→ **WORK ORDER**: Start at the top of the records and, please, print each line exactly through the line that contains "- T9 vertebra: [213, 280, 306, 373]", leaving out all pictures.

(Collected data)
=== Section Start ===

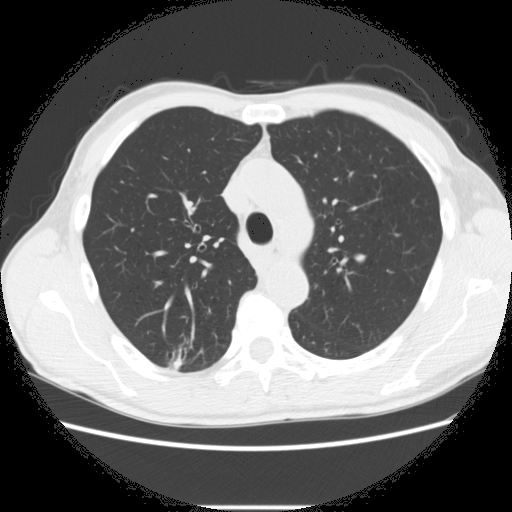
Low-dose screening chest CT, one axial slice; reconstruction kernel STANDARD; lung window (W 1500 / L -600 HU); 2.5 mm slice thickness; 512 × 512 image matrix, field of view 360 × 360 mm.
Structures marked on this image (expert manual segmentation):
- lesion 1 (tumor, upper lobe of right lung): bounding box [x1, y1, x2, y2] px = [171, 357, 184, 370]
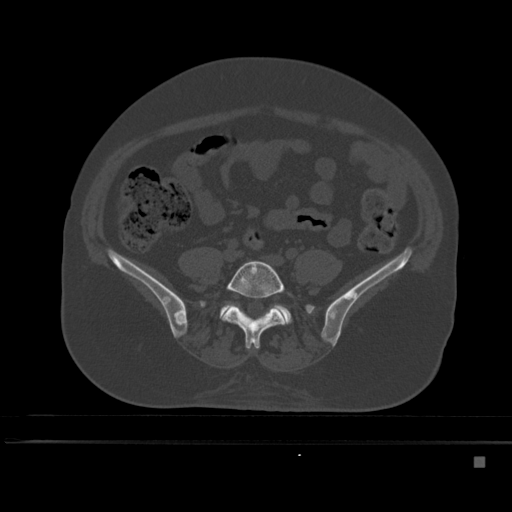
CT including the spine, one axial slice. Slice 107 of 495 in the series (ordered by position). Bone window (W 1800 / L 400 HU). 512 × 512 image matrix, field of view 404 × 404 mm. Patient: female, 33 years. Case-level facts recorded for this patient, not image findings: primary cancer: breast; vertebrae with lytic lesions (as recorded): T1.
Structures marked on this image (semi-automatic segmentation, software-assisted and operator-edited):
- L5 vertebra: bounding box [x1, y1, x2, y2] px = [221, 260, 293, 349]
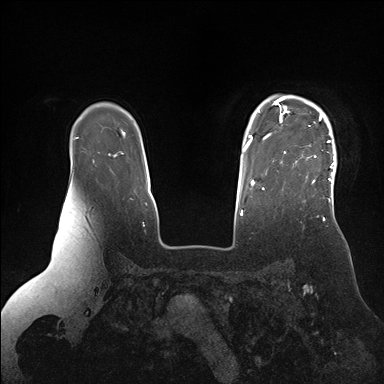
Breast MRI (dynamic contrast-enhanced), one axial slice; position 127 of 176 along the scan axis; dynamic contrast-enhanced series, time point 2 of 7 at this slice position (early post-contrast); 1.5 T; TE 1.5 ms, TR 4.1 ms; 1.1 mm slice thickness; 384 × 384 image matrix, field of view 340 × 340 mm. Female patient.
Outlined on this slice (semi-automatic segmentation, software-assisted and operator-edited):
- enhancing-tissue mask used for the functional tumour volume (all voxels passing the contrast-enhancement thresholds inside the analysis volume; usually the tumour): bounding box <274,95,337,203> (left, top, right, bottom; pixels)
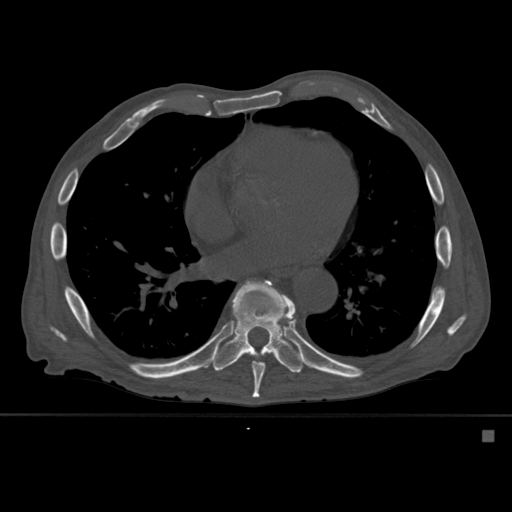
CT including the spine, one axial slice. Position 340 of 527 along the scan axis. Bone window (W 1800 / L 400 HU). 1.5 mm slice thickness. 512 × 512 image matrix. Patient: male, 78 years. Case-level facts recorded for this patient, not image findings: primary cancer: prostate.
Annotated regions visible in this slice (semi-automatically segmented with operator editing):
- T8 vertebra: bounding box [x1, y1, x2, y2] px = [250, 280, 265, 398]
- T9 vertebra: [213, 280, 306, 373]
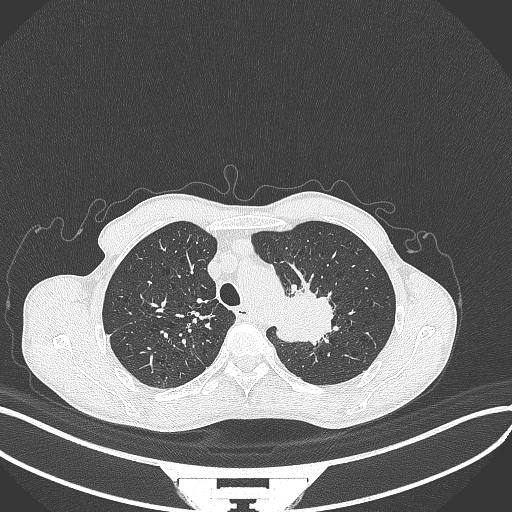
Chest CT, one axial slice. Position 333 of 386 along the scan axis. Reconstruction kernel B70f. 120 kVp. Lung window (W 1500 / L -600 HU). 1 mm slice thickness. 512 × 512 image matrix, field of view 400 × 400 mm. Patient: male, 65 years. Case-level facts recorded for this patient, not image findings: clinical TNM (as recorded): T2b N0 M0; histopathological grade: G2.
Outlined on this slice (rectangle marked by the reading radiologist):
- lung tumour (recorded histology: adenocarcinoma): bounding box (x1, y1, x2, y2) in pixels: (269, 286, 341, 345)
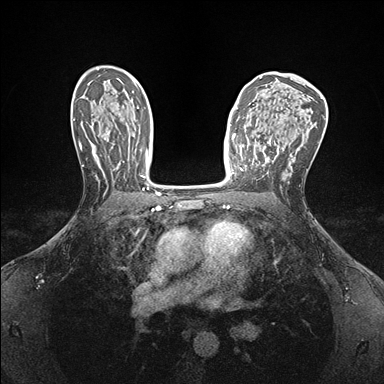
Breast MRI (dynamic contrast-enhanced), one axial slice. Position 97 of 176 along the scan axis. Dynamic contrast-enhanced series, time point 2 of 7 at this slice position (early post-contrast). 1.5 T. TE 1.5 ms, TR 4.1 ms. 1.1 mm slice thickness. 384 × 384 image matrix, field of view 320 × 320 mm. Female patient.
Annotated regions visible in this slice (semi-automatic segmentation, software-assisted and operator-edited):
- enhancing-tissue mask used for the functional tumour volume (all voxels passing the contrast-enhancement thresholds inside the analysis volume; usually the tumour): bounding box (x1, y1, x2, y2) in pixels: (237, 145, 243, 171)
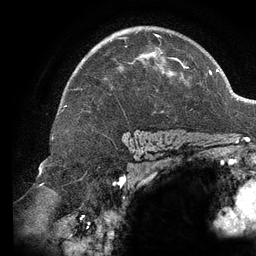
Breast MRI (dynamic contrast-enhanced), one axial slice; position 91 of 134 along the scan axis; cropped to one breast; dynamic contrast-enhanced series, time point 2 of 6 at this slice position (early post-contrast); 3 T; TE 2.7 ms, TR 6.5 ms; 256 × 256 image matrix, field of view 200 × 200 mm. Female patient.
Structures marked on this image (semi-automatic segmentation, software-assisted and operator-edited):
- enhancing-tissue mask used for the functional tumour volume (all voxels passing the contrast-enhancement thresholds inside the analysis volume; usually the tumour): bounding box <76,31,189,90> (left, top, right, bottom; pixels)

=== Section End ===

→ **SOLVED EXERCISE**:
Low-dose screening chest CT, one axial slice; reconstruction kernel STANDARD; lung window (W 1500 / L -600 HU); 2.5 mm slice thickness; 512 × 512 image matrix, field of view 360 × 360 mm.
Structures marked on this image (expert manual segmentation):
- lesion 1 (tumor, upper lobe of right lung): bounding box [x1, y1, x2, y2] px = [171, 357, 184, 370]
CT including the spine, one axial slice. Slice 107 of 495 in the series (ordered by position). Bone window (W 1800 / L 400 HU). 512 × 512 image matrix, field of view 404 × 404 mm. Patient: female, 33 years. Case-level facts recorded for this patient, not image findings: primary cancer: breast; vertebrae with lytic lesions (as recorded): T1.
Structures marked on this image (semi-automatic segmentation, software-assisted and operator-edited):
- L5 vertebra: bounding box [x1, y1, x2, y2] px = [221, 260, 293, 349]
Breast MRI (dynamic contrast-enhanced), one axial slice; position 127 of 176 along the scan axis; dynamic contrast-enhanced series, time point 2 of 7 at this slice position (early post-contrast); 1.5 T; TE 1.5 ms, TR 4.1 ms; 1.1 mm slice thickness; 384 × 384 image matrix, field of view 340 × 340 mm. Female patient.
Outlined on this slice (semi-automatic segmentation, software-assisted and operator-edited):
- enhancing-tissue mask used for the functional tumour volume (all voxels passing the contrast-enhancement thresholds inside the analysis volume; usually the tumour): bounding box <274,95,337,203> (left, top, right, bottom; pixels)
CT including the spine, one axial slice. Position 340 of 527 along the scan axis. Bone window (W 1800 / L 400 HU). 1.5 mm slice thickness. 512 × 512 image matrix. Patient: male, 78 years. Case-level facts recorded for this patient, not image findings: primary cancer: prostate.
Annotated regions visible in this slice (semi-automatically segmented with operator editing):
- T8 vertebra: bounding box [x1, y1, x2, y2] px = [250, 280, 265, 398]
- T9 vertebra: [213, 280, 306, 373]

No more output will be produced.